Glenn Close in Dublin for movie premiere
ORLA TINSLEY
ACTOR GLENN Close cheerfully dispelled the notion of Oscar rivalry with fellow actor Meryl Streep at a film premiere in Dublin at the weekend.
“People would like to think so,” quipped Ms Close, the six-time nominated actor, speaking on the red carpet at Dublin’s Savoy Cinema. She was in Ireland for a special screening of the movie Albert Nobbs as part of the Jameson Dublin International Film Festival.

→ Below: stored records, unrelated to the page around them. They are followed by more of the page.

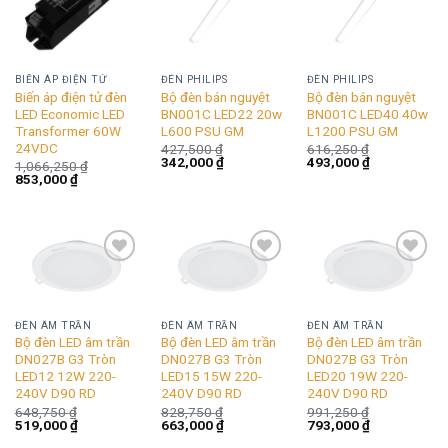
wishlist
wishlist
wishlist
BIẾN ÁP ĐIỆN TỬ
ĐÈN PHILIPS
ĐÈN PHILIPS
Biến áp điện tử đèn
Bộ đèn bán nguyệt
Bộ đèn bán nguyệt
LED Economic LED
BN001C LED22 20w
BN001C LED40 40w
Transformer 60W
L600 PSU GM
L1200 PSU GM
24VDC
427,500
₫
616,250
₫
Giá
Giá
Giá
Giá
342,000
₫
493,000
₫
1,066,250
₫
gốc
hiện
gốc
hiện
Giá
Giá
853,000
₫
là:
tại
là:
tại
gốc
hiện
427,500 ₫.
là:
616,250 ₫.
là:
là:
tại
342,000 ₫.
493,000 ₫.
1,066,250 ₫.
là:
853,000 ₫.
Add to
Add to
Add to
wishlist
wishlist
wishlist
ĐÈN ÂM TRẦN
ĐÈN ÂM TRẦN
ĐÈN ÂM TRẦN
Bộ đèn LED âm trần
Bộ đèn LED âm trần
Bộ đèn LED âm trần
DN027B G3 Tròn
DN027B G3 Tròn
DN027B G3 Tròn
LED12 12W 220-
LED15 15W 220-
LED20 19W 220-
240V D90 RD
240V D90 RD
240V D90 RD
648,750
₫
828,750
₫
991,250
₫
Giá
Giá
Giá
Giá
Giá
Giá
519,000
₫
663,000
₫
793,000
₫
gốc
hiện
gốc
hiện
gốc
hiện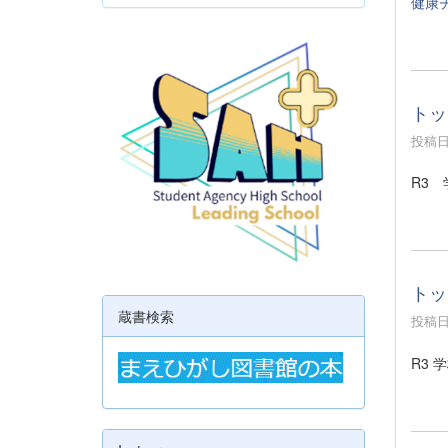
健康
トッ
投稿日時
R3
トッ
蔵書検索
投稿日時
R3 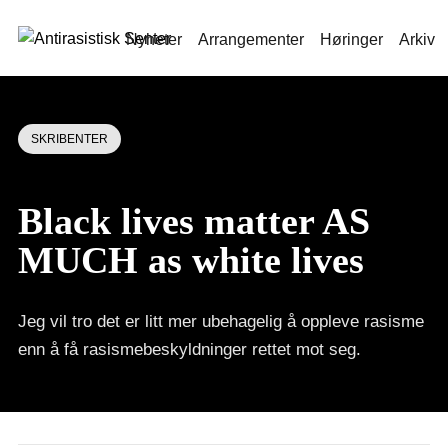
Nyheter
Arrangementer
Høringer
Arkiv
SKRIBENTER
Black lives matter AS
MUCH as white lives
Jeg vil tro det er litt mer ubehagelig å oppleve rasisme
enn å få rasismebeskyldninger rettet mot seg.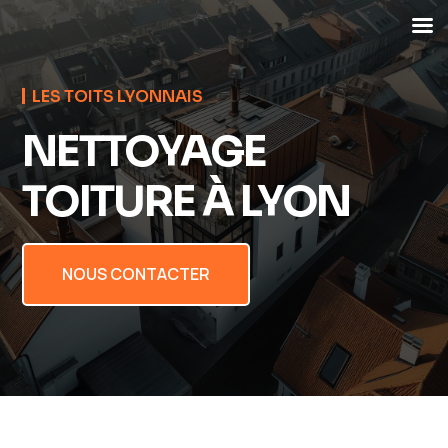
LES TOITS LYONNAIS
NETTOYAGE
TOITURE À LYON
NOUS CONTACTER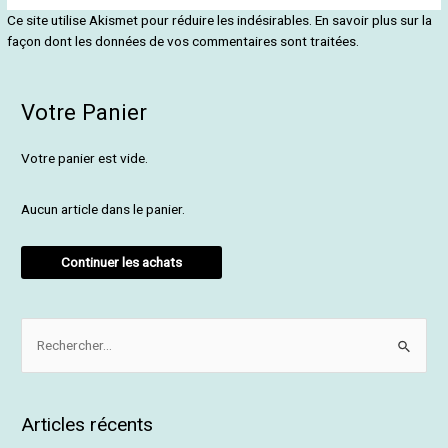
Ce site utilise Akismet pour réduire les indésirables.
En savoir plus sur la
façon dont les données de vos commentaires sont traitées
.
Votre Panier
Votre panier est vide.
Aucun article dans le panier.
Continuer les achats
R
e
c
Articles récents
h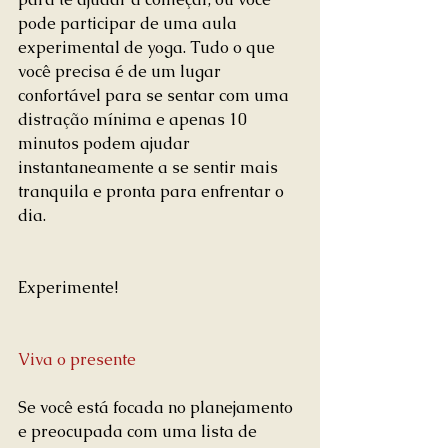
pode participar de uma aula 
experimental de yoga. Tudo o que 
você precisa é de um lugar 
confortável para se sentar com uma 
distração mínima e apenas 10 
minutos podem ajudar 
instantaneamente a se sentir mais 
tranquila e pronta para enfrentar o 
dia.
Experimente!
Viva o presente
Se você está focada no planejamento 
e preocupada com uma lista de 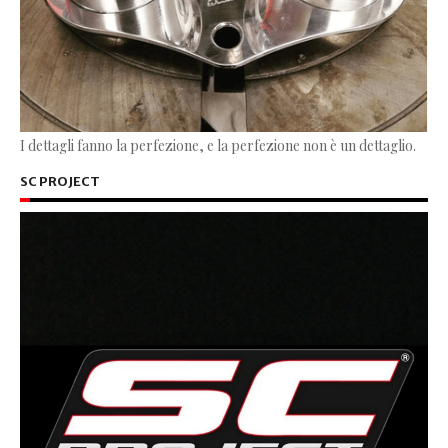
I dettagli fanno la perfezione, e la perfezione non è un dettaglio.
SC PROJECT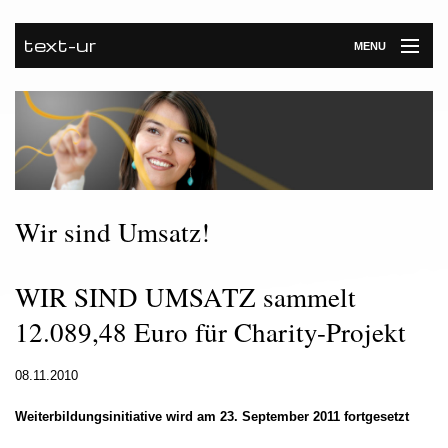
text-ur
MENU
Startseite
Leistungen
Unternehmen
Referenzen
Wir sind Umsatz!
Kontakt
WIR SIND UMSATZ sammelt
Newsroom
12.089,48 Euro für Charity-Projekt
08.11.2010
Weiterbildungsinitiative wird am 23. September 2011 fortgesetzt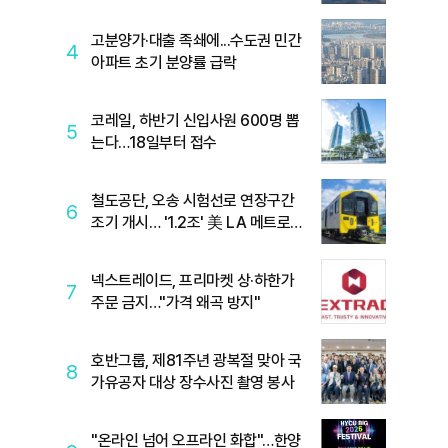
고분양가·대출 족쇄에...수도권 민간
4
아파트 초기 분양률 급락
코레일, 하반기 신입사원 600명 뽑
5
는다…18일부터 접수
철도공단, 오송 시험선로 연장구간
6
조기 개시… '1.2조' 美 LA 메트로
전동차 검증 속도
넥스트레이드, 프리마켓 상·하한가
7
주문 금지…"가격 왜곡 방지"
호반그룹, 제81주년 광복절 맞아 국
8
가유공자 대상 장수사진 촬영 봉사
"온라인 넘어 오프라인 화합"…한양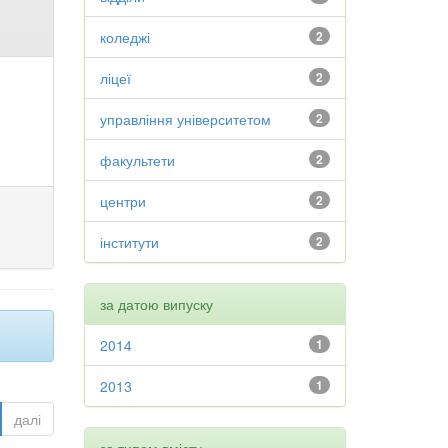
коледжі
2
ліцеї
2
управління університетом
2
факультети
2
центри
2
інститути
2
за датою випуску
2014
1
2013
1
далі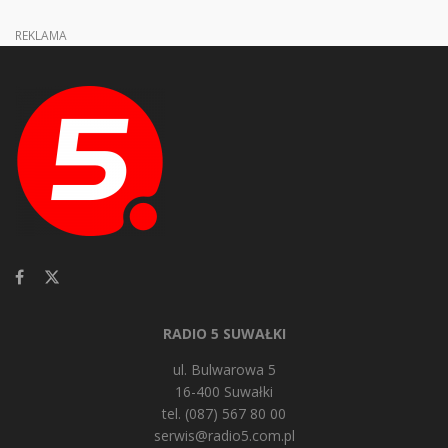
REKLAMA
RADIO 5 SUWAŁKI
ul. Bulwarowa 5
16-400 Suwałki
tel. (087) 567 80 00
serwis@radio5.com.pl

Both Close and Streep are nominated for Best Actress in a Leading Role next Saturday night – Close for the role of Albert Nobbs, which she co-wrote, produced and starred in; and Streep for her role as Margaret Thatcher in The Iron Lady .
“I’m so thrilled for our team to be nominated,” Ms Close said, glowing in an emerald green dress. She was delighted to be in Ireland. “It would never be the movie that it is if it hadn’t been done here,” she said.
The film recently won three Irish Film and Television Awards, including an International Actress award for Close, and has been nominated for two Oscars, including Best Actress in a Supporting Role for Janet McTeer.
The film is based on a short story by Irish novelist George Moore and was shot almost entirely at Cabinteely House in Dublin. It tells the convoluted story of a woman in 19th-century Ireland who is gang raped in her early teens and makes the decision to disguise herself as a man to live and work as a waiter at Morrison’s Hotel.
Close started her journey with Albert when she played the character in a 1982 off-Broadway production and said she was struck how the audience were consistently blindsided by the tale of survival. The actor, who grew up in a cult until she was 22, said despite the 14 years the film took to make, its issues of identity were still relevant to an audience today.
“She [Albert] chose a very smart thing to disappear into, a profession in which you’re supposed to be invisible, but you take the trauma with you,” she said. “We all know more and more today about post-traumatic-stress disorder and what that does to you.”
She also said women dressing as men in 19th-century Ireland was “more common than people are aware of. It was one way a woman could actually work”.
Irish writer John Banville, who co-wrote the script, said Close contacted him 10 years ago with the idea. “What I liked about this is that you never know what’s going on and we decided that from the start. It wouldn’t be about gender or sexual preference. It’s a wonderful little story about small people trying to live dignified lives,” he said.
Also at the screening were cast members Brenda Fricker and Bronagh Gallagher, and President Michael D Higgins. The President, who attended with his wife, Sabina, praised it as “a wonderful movie and wonderful production”.
Speaking to the crowd after the screening, Ms Close thanked the supporters of the film, and the Irish Film Board “from the bottom of my heart”.